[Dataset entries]
┏━━

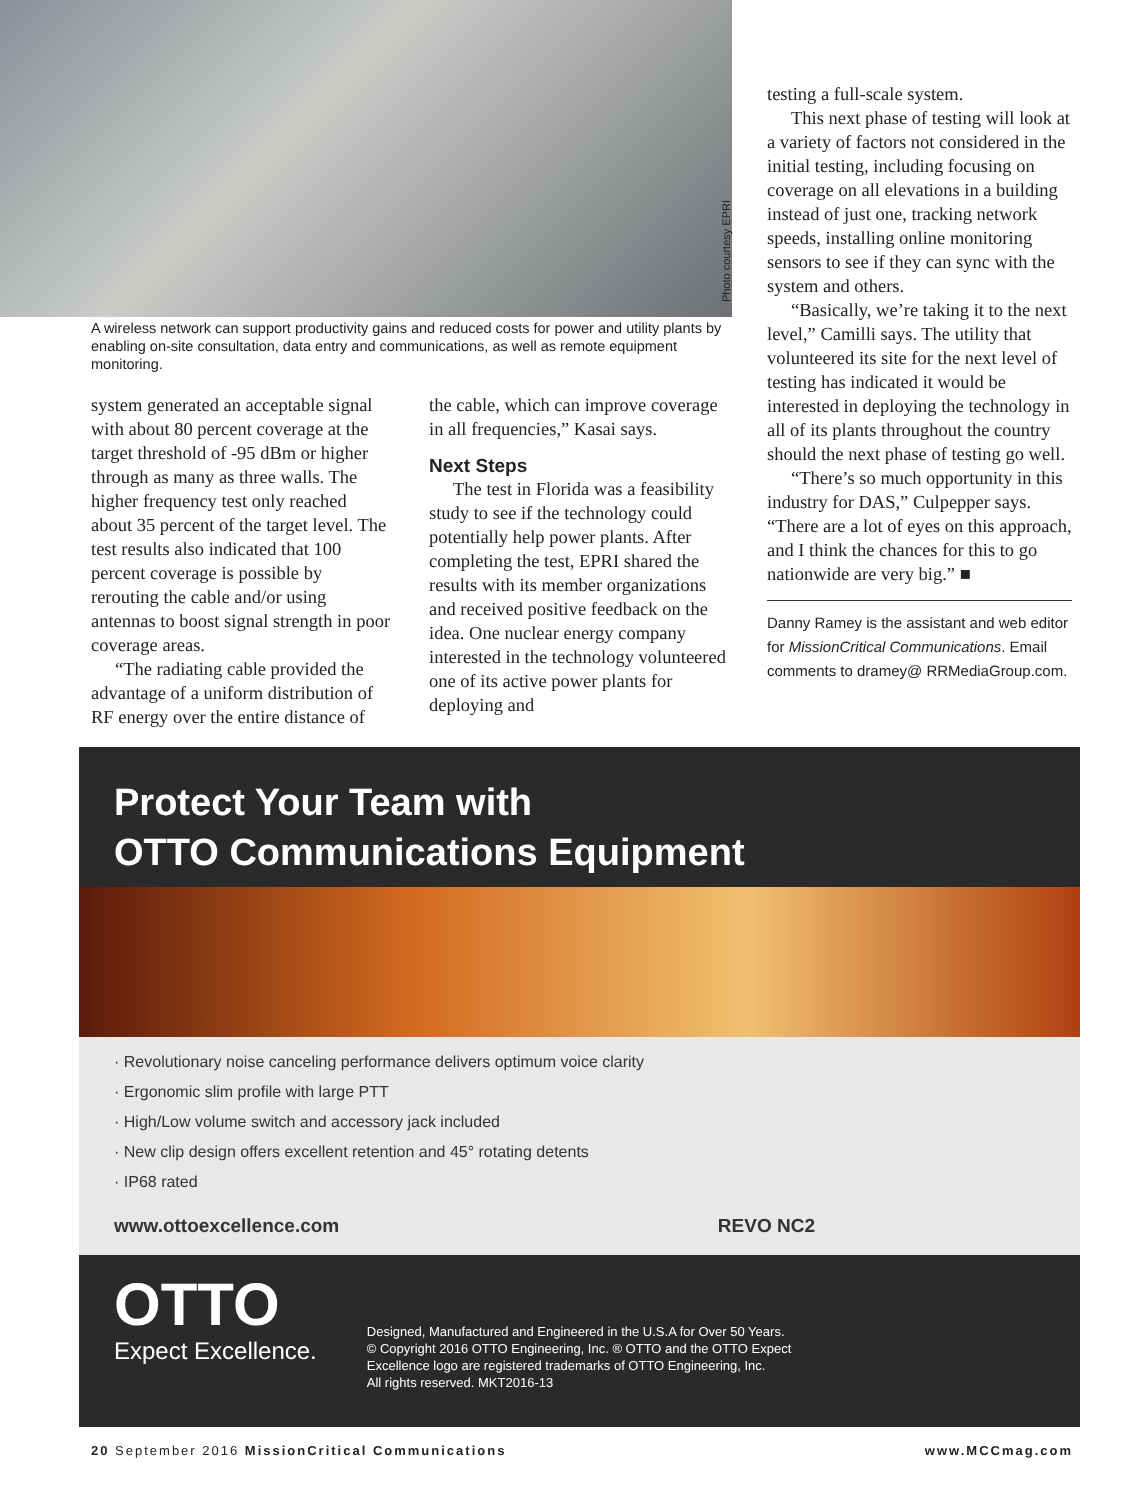Photo courtesy EPRI
A wireless network can support productivity gains and reduced costs for power and utility plants by enabling on-site consultation, data entry and communications, as well as remote equipment monitoring.
system generated an acceptable signal with about 80 percent coverage at the target threshold of -95 dBm or higher through as many as three walls. The higher frequency test only reached about 35 percent of the target level. The test results also indicated that 100 percent coverage is possible by rerouting the cable and/or using antennas to boost signal strength in poor coverage areas.
“The radiating cable provided the advantage of a uniform distribution of RF energy over the entire distance of
the cable, which can improve coverage in all frequencies,” Kasai says.
Next Steps
The test in Florida was a feasibility study to see if the technology could potentially help power plants. After completing the test, EPRI shared the results with its member organizations and received positive feedback on the idea. One nuclear energy company interested in the technology volunteered one of its active power plants for deploying and
testing a full-scale system.
This next phase of testing will look at a variety of factors not considered in the initial testing, including focusing on coverage on all elevations in a building instead of just one, tracking network speeds, installing online monitoring sensors to see if they can sync with the system and others.
“Basically, we’re taking it to the next level,” Camilli says. The utility that volunteered its site for the next level of testing has indicated it would be interested in deploying the technology in all of its plants throughout the country should the next phase of testing go well.
“There’s so much opportunity in this industry for DAS,” Culpepper says. “There are a lot of eyes on this approach, and I think the chances for this to go nationwide are very big.” ■
Danny Ramey is the assistant and web editor for MissionCritical Communications. Email comments to dramey@ RRMediaGroup.com.
Protect Your Team with
OTTO Communications Equipment
· Revolutionary noise canceling performance delivers optimum voice clarity
· Ergonomic slim profile with large PTT
· High/Low volume switch and accessory jack included
· New clip design offers excellent retention and 45° rotating detents
· IP68 rated
www.ottoexcellence.com REVO NC2
OTTO
Expect Excellence.
Designed, Manufactured and Engineered in the U.S.A for Over 50 Years.
© Copyright 2016 OTTO Engineering, Inc. ® OTTO and the OTTO Expect
Excellence logo are registered trademarks of OTTO Engineering, Inc.
All rights reserved. MKT2016-13
20 September 2016 MissionCritical Communications www.MCCmag.com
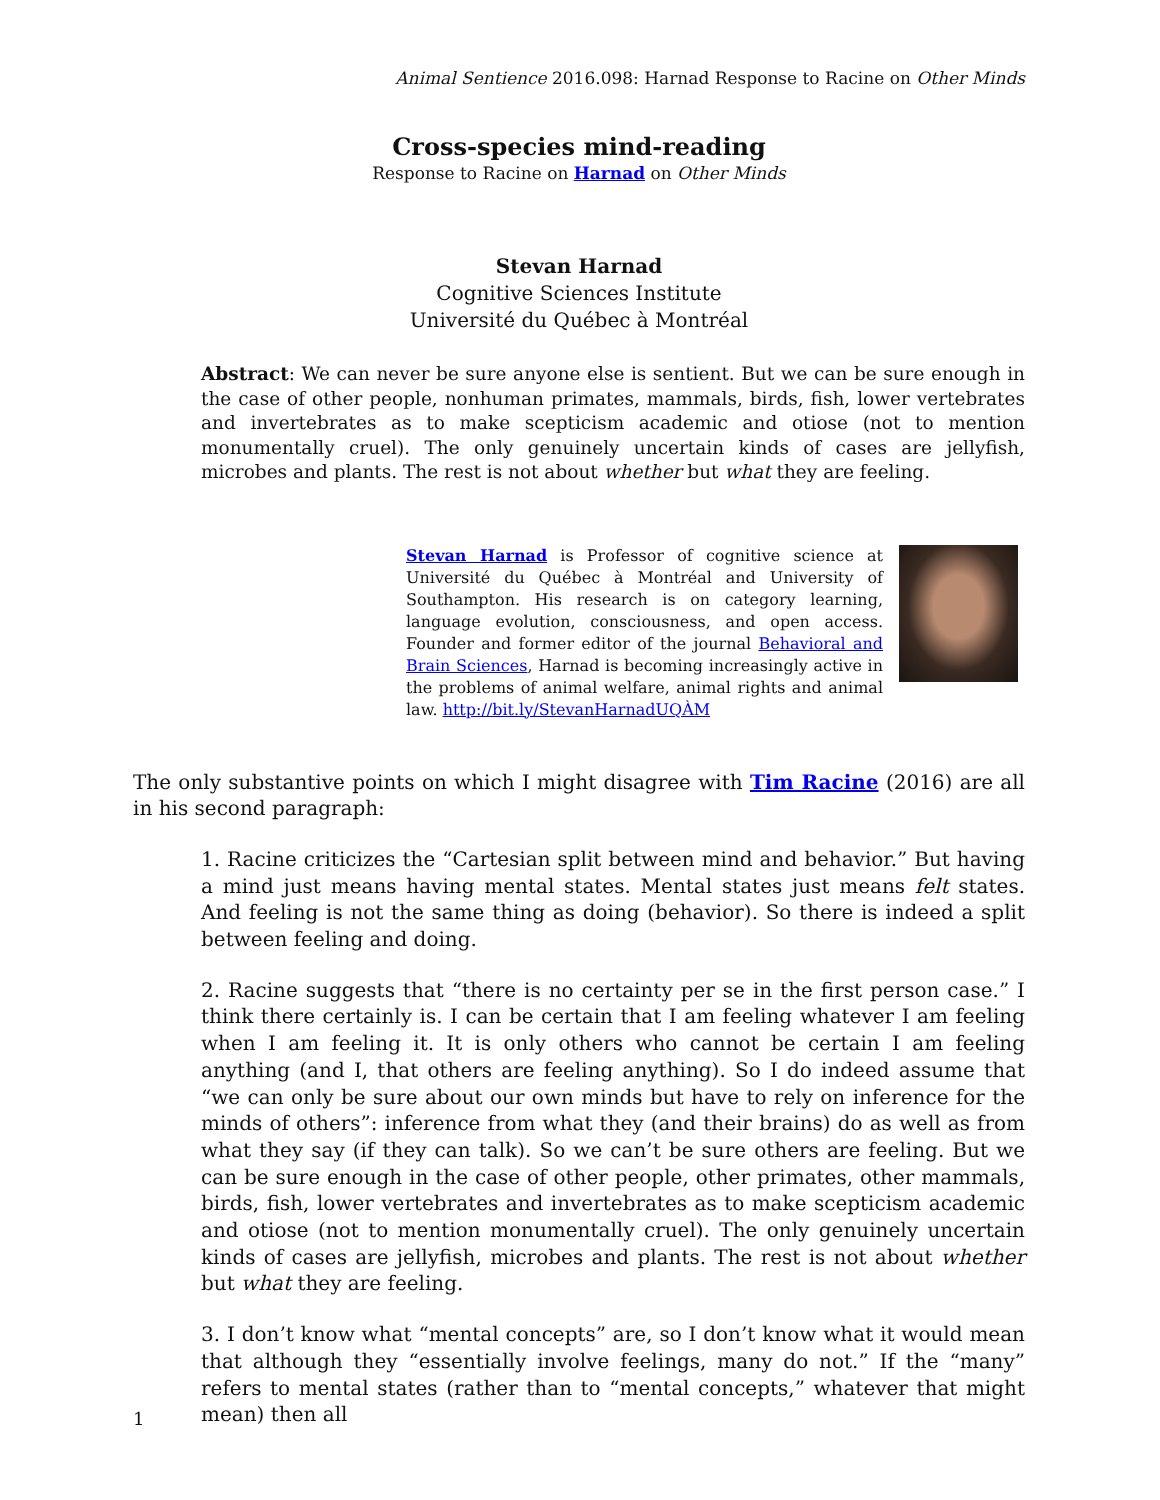Animal Sentience 2016.098: Harnad Response to Racine on Other Minds
Cross-species mind-reading
Response to Racine on Harnad on Other Minds
Stevan Harnad
Cognitive Sciences Institute
Université du Québec à Montréal
Abstract: We can never be sure anyone else is sentient. But we can be sure enough in the case of other people, nonhuman primates, mammals, birds, fish, lower vertebrates and invertebrates as to make scepticism academic and otiose (not to mention monumentally cruel). The only genuinely uncertain kinds of cases are jellyfish, microbes and plants. The rest is not about whether but what they are feeling.
Stevan Harnad is Professor of cognitive science at Université du Québec à Montréal and University of Southampton. His research is on category learning, language evolution, consciousness, and open access. Founder and former editor of the journal Behavioral and Brain Sciences, Harnad is becoming increasingly active in the problems of animal welfare, animal rights and animal law. http://bit.ly/StevanHarnadUQÀM
The only substantive points on which I might disagree with Tim Racine (2016) are all in his second paragraph:
1. Racine criticizes the “Cartesian split between mind and behavior.” But having a mind just means having mental states. Mental states just means felt states. And feeling is not the same thing as doing (behavior). So there is indeed a split between feeling and doing.
2. Racine suggests that “there is no certainty per se in the first person case.” I think there certainly is. I can be certain that I am feeling whatever I am feeling when I am feeling it. It is only others who cannot be certain I am feeling anything (and I, that others are feeling anything). So I do indeed assume that “we can only be sure about our own minds but have to rely on inference for the minds of others”: inference from what they (and their brains) do as well as from what they say (if they can talk). So we can’t be sure others are feeling. But we can be sure enough in the case of other people, other primates, other mammals, birds, fish, lower vertebrates and invertebrates as to make scepticism academic and otiose (not to mention monumentally cruel). The only genuinely uncertain kinds of cases are jellyfish, microbes and plants. The rest is not about whether but what they are feeling.
3. I don’t know what “mental concepts” are, so I don’t know what it would mean that although they “essentially involve feelings, many do not.” If the “many” refers to mental states (rather than to “mental concepts,” whatever that might mean) then all
1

┗━━

=== TASK INSTRUCTIONS ===
Copy the entries above exactly, but only the stretch from the line containing "with large PTT" through the line containing "1. Racine criticizes". Keep both end lines; drop the pictures.

=== RESPONSE TO THIS EXERCISE ===
· Ergonomic slim profile with large PTT
· High/Low volume switch and accessory jack included
· New clip design offers excellent retention and 45° rotating detents
· IP68 rated
www.ottoexcellence.com REVO NC2
OTTO
Expect Excellence.
Designed, Manufactured and Engineered in the U.S.A for Over 50 Years.
© Copyright 2016 OTTO Engineering, Inc. ® OTTO and the OTTO Expect
Excellence logo are registered trademarks of OTTO Engineering, Inc.
All rights reserved. MKT2016-13
20 September 2016 MissionCritical Communications www.MCCmag.com
Animal Sentience 2016.098: Harnad Response to Racine on Other Minds
Cross-species mind-reading
Response to Racine on Harnad on Other Minds
Stevan Harnad
Cognitive Sciences Institute
Université du Québec à Montréal
Abstract: We can never be sure anyone else is sentient. But we can be sure enough in the case of other people, nonhuman primates, mammals, birds, fish, lower vertebrates and invertebrates as to make scepticism academic and otiose (not to mention monumentally cruel). The only genuinely uncertain kinds of cases are jellyfish, microbes and plants. The rest is not about whether but what they are feeling.
Stevan Harnad is Professor of cognitive science at Université du Québec à Montréal and University of Southampton. His research is on category learning, language evolution, consciousness, and open access. Founder and former editor of the journal Behavioral and Brain Sciences, Harnad is becoming increasingly active in the problems of animal welfare, animal rights and animal law. http://bit.ly/StevanHarnadUQÀM
The only substantive points on which I might disagree with Tim Racine (2016) are all in his second paragraph:
1. Racine criticizes the “Cartesian split between mind and behavior.” But having a mind just means having mental states. Mental states just means felt states. And feeling is not the same thing as doing (behavior). So there is indeed a split between feeling and doing.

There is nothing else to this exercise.